Two check dams were built that day. The next day? Three more. And then, the spark caught fire. Newspapers picked up the story. Messages poured in. Groups arrived from Indore, Harda, Betul, and Ganj Basoda.
Some came for a day. Others stayed the whole week. People took leave from work, families joined, and students showed up with backpacks and spades.
“We thought we’d make 20. We made 55,” Paliwal says, eyes wide with disbelief. “In seven days. In 47°C heat.”

A MOVEMENT, NOT A PROTEST
This wasn’t a dharna. It wasn’t a campaign with hashtags. It was a movement of feet on the ground, hands in the dirt, and hearts aligned with purpose.
While the state government built three check dams in three months, this volunteer group built 55 in one week — all by hand.
“We didn’t blame anyone. We just led by doing,” Paliwal says. “And people followed.”
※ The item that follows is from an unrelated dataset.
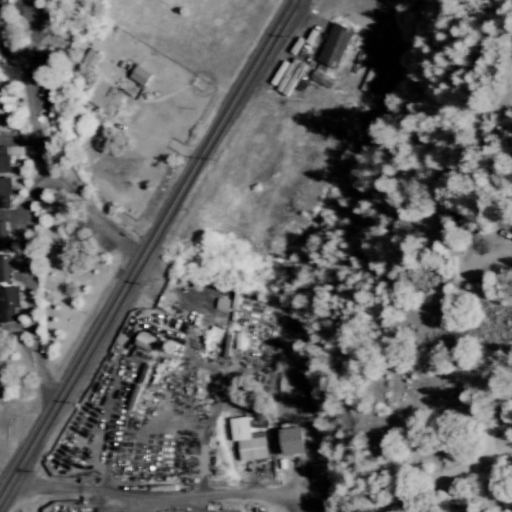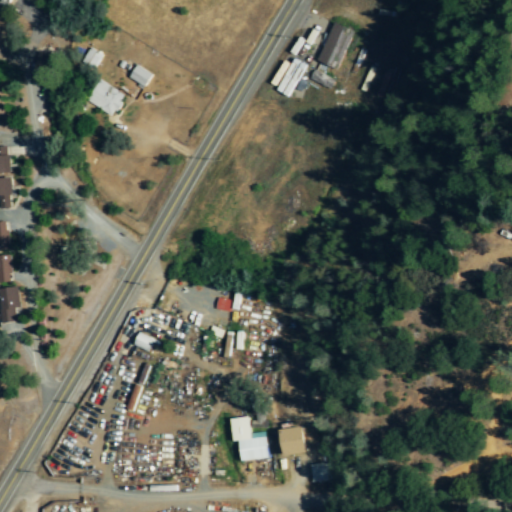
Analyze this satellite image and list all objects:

IT’S NOT JUST ABOUT THE DAMS
The check dams were just the beginning. The group has laid out a three-step action plan to revive the Betwa for good:
- No Tree Cutting Around the Source
Forests preserve water. Deforestation near the origin will kill the river faster than any summer ever could. - Water Harvesting Through Hillside Dams
More check dams will be built in the surrounding hillocks to capture rainwater and recharge groundwater. - Shift from Water-Guzzling Crops to Fruit Orchards
Farmers will be encouraged to grow mango, guava, jackfruit, and lemon, instead of wheat and moong, to reduce groundwater strain and increase green cover.

NEXT PHASE: PLANTING SAPLINGS, PLANTING HOPE
In June–July 2025, the group will distribute 10 fruit saplings per family to those living around the Betwa’s source. Cost: ₹1,100 per family. Many volunteers are sponsoring entire families.
“We want everyone to own a tree. When you plant something, you protect it,” says Paliwal. “And what better gift than fruit-bearing trees for future generations?”
Change has become contagious. As of June, schools, citizen groups, and village panchayats from across MP have reached out, asking: Can we do this in our area too?
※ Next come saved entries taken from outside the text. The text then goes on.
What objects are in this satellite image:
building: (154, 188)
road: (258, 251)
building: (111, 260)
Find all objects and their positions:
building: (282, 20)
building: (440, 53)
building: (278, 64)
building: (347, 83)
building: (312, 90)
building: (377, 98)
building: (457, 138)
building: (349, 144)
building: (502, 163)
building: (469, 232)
FROM BHOPAL TO BETWA: A STORY THAT FLOWS
This isn’t just the story of one river. It’s the story of a retired officer who refused to retire from his responsibility. It’s about a group of people who didn’t wait for permission to care. It’s about children who picked up shovels because they were curious and became part of history.
And if the Betwa flows again this monsoon, it will carry more than water. It will carry the proof that when people come together, they can move mountains, build dams, and even wake a river from the dead.